The Clojure Style Guide is pretty good overall. It's very detailed and most of its advice is solid. There are handful of places it makes bad recommendations or is missing some advice.

Many of these criticisms apply to the output of linters like clj-kondo as well.

threading macros vs let

The style guide says to prefer threading macros in all cases to heavy form nesting. This can lead to code that's not very readable. Most cases where you need to get rid of heavy nesting would be more readable as a let. The advantage of the threading macros is that it lets you avoid choosing names for the intermediate values. In some cases this is helpful, when the names you would have written are obvious or just repeating the same thing, go ahead and use -> instead if you can. But there are cases where the names clarify things, and using -> there would only obscure the code.

When in doubt, write the let version next to the -> version and compare them side by side. Do the additional names in the let version clarify the code or do they get in the way? That should be the deciding factor.

when vs if

The style guide says never to use if when you only have one branch but to use when instead; this is hogwash. The point of when is the implicit do it contains; this means that when can be used to imply side-effects. There are plenty of times you're using a single-branched if where no side-effects are present; using when there would be misleading.

There is no rationale given in the style guide for this rule, because it doesn't make any sense. Making it about side-effects means that the choice between when and if can communicate something meaningful to the reader. Making it about when there's only one branch turns it into a meaningless distinction.

This is a lisp convention that is much older than Clojure. If you find that Elisp programmers are more concerned with separating side-effects from values than you are, you should probably reconsider your position.

:refer :all

The style guide says to avoid :refer :all. This is good advice 99% of the time.
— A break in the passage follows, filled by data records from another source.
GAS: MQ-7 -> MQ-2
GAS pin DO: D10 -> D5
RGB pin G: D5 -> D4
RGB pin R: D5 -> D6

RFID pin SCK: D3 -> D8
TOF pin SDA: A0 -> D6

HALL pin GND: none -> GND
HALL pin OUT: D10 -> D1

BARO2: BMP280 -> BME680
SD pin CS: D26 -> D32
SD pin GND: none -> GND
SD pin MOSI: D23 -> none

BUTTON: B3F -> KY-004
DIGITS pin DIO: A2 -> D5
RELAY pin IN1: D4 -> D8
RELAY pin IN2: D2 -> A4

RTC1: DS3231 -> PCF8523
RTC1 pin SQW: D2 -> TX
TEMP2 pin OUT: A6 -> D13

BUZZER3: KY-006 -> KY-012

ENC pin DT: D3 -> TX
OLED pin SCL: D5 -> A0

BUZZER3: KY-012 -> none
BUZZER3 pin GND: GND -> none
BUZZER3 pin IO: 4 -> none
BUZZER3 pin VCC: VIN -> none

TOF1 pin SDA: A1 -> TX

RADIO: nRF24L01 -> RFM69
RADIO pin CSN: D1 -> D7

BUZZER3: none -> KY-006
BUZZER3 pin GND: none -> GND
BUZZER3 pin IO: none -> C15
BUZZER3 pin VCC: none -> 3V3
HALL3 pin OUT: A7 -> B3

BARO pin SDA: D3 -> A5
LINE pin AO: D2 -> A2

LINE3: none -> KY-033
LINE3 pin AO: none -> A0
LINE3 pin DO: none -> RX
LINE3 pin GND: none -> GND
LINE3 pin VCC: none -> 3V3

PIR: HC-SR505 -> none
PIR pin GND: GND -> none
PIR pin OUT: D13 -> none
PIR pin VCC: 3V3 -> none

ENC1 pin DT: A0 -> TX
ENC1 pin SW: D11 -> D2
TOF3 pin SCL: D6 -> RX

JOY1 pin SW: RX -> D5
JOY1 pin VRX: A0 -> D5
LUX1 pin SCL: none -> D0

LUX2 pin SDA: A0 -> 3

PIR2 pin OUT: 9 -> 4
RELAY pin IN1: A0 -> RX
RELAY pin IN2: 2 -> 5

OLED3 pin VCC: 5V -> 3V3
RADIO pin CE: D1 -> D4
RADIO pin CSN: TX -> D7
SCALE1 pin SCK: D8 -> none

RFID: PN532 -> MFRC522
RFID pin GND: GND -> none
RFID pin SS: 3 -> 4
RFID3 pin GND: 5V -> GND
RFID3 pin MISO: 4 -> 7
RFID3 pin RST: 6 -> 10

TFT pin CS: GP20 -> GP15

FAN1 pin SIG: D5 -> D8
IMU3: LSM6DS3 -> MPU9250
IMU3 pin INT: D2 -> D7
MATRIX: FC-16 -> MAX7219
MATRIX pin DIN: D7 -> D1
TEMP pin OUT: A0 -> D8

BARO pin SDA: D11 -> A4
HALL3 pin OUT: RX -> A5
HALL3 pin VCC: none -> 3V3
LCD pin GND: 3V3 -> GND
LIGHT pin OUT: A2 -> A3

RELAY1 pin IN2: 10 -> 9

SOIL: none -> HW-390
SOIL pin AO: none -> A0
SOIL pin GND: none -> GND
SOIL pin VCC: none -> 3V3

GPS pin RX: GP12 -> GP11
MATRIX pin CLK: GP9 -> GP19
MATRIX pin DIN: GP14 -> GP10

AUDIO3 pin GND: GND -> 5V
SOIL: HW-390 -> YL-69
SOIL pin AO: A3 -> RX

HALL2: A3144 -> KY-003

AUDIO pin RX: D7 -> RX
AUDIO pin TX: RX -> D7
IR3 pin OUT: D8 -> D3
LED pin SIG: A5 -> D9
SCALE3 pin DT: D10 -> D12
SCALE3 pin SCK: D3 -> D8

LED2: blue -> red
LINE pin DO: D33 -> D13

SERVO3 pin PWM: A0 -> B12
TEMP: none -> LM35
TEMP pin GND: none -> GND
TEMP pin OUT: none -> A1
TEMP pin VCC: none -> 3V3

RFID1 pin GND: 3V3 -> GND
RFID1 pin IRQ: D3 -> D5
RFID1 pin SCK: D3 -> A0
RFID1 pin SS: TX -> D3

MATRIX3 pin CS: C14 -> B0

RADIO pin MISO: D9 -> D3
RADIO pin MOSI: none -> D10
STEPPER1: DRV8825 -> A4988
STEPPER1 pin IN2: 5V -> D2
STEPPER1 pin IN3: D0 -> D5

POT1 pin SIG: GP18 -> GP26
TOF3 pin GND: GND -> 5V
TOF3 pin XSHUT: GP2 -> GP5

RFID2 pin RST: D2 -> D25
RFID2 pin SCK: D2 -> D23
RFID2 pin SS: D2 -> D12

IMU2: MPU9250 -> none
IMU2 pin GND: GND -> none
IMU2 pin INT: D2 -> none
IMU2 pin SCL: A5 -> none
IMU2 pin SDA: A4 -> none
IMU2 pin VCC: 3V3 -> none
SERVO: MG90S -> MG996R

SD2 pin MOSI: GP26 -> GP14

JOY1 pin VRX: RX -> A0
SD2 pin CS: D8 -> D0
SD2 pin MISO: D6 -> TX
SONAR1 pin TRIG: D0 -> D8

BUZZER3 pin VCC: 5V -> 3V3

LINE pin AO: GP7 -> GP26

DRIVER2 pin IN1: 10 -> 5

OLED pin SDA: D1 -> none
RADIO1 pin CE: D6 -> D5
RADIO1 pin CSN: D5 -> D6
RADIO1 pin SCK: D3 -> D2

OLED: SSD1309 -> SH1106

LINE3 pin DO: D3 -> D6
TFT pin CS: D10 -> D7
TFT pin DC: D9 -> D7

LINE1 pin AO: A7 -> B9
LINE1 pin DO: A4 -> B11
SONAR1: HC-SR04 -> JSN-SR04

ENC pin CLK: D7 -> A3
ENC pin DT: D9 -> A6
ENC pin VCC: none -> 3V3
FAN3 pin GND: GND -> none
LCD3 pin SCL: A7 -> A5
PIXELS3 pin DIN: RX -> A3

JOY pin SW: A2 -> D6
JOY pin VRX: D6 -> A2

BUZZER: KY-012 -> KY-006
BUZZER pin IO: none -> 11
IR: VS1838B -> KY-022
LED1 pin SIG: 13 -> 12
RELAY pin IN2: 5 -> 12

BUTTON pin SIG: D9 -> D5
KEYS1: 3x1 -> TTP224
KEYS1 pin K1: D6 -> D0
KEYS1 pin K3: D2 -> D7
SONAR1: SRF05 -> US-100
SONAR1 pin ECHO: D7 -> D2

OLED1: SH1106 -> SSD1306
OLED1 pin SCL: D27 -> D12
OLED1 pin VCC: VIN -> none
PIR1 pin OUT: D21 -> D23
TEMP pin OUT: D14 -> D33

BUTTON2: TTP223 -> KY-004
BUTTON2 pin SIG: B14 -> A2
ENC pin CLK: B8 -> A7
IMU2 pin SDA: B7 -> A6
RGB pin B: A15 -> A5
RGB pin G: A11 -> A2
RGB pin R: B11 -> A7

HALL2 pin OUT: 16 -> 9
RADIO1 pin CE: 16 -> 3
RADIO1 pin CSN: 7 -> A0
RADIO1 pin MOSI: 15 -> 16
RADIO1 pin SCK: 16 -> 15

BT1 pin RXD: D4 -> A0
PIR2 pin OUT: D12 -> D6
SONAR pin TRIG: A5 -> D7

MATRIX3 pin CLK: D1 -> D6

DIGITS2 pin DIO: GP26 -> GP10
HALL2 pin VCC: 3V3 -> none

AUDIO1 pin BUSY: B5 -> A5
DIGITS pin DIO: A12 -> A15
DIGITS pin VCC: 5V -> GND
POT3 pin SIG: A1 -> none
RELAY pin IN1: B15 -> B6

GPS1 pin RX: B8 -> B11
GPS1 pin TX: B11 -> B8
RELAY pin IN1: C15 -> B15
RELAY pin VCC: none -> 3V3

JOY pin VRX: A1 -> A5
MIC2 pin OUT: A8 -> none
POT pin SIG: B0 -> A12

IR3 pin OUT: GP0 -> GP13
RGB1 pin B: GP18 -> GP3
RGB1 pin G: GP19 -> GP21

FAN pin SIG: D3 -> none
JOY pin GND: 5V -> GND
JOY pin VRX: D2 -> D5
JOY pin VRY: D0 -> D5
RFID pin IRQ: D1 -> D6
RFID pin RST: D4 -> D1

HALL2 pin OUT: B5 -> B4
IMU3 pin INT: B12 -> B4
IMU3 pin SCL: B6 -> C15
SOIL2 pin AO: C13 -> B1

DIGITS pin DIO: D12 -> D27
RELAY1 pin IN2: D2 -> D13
However, you should use :refer :all when writing tests and bringing in the clojure.test namespace. That one case is the only reason :refer :all was even implemented.

I hate to resort to this, but I'm the one who implemented this functionality, so I think that means my opinion carries more weight than yours here.

seq over not+empty?

You should focus on making code more readable, and empty? is more readable than seq. If you can swap the branches of an if to avoid the double-negative of not+empty? that's great, but ignore the advice to use seq as a predicate. Using not-empty as a predicate works great too.

sorting requires

Look, if you want to sort your requires, that's fine. But that doesn't mean everyone should do it. The worst thing is when you encounter a mostly-sorted list of require clauses and you look for a specific ns and it doesn't appear to be there, but that's just because you thought it was sorted and that one ns was out of order.

Don't assume require clauses are sorted.

() vs [] for :import

Clojure allows you to use square brackets when importing Java classes. This is a mistake because it results in bad indentation. For example:

  ;; good
  (:import (java.io File
                    FileOutputStream
                    PrintWriter
                    InputStream))

  ;; bad
  (:import [java.io File
            FileOutputStream
            PrintWriter
            InputStream])

The rationale is that Clojure indentation treats lists differently from vectors; in a vector all the elements are assumed to be roughly "peers" to each other, and of equal importance, but in a list, the first element is interpreted as being special, and all the subsequent elements are lined up under the second element. This is desirable in imports because the first element is the package, and the remaining elements are classes, so you want the classes to be lined up together.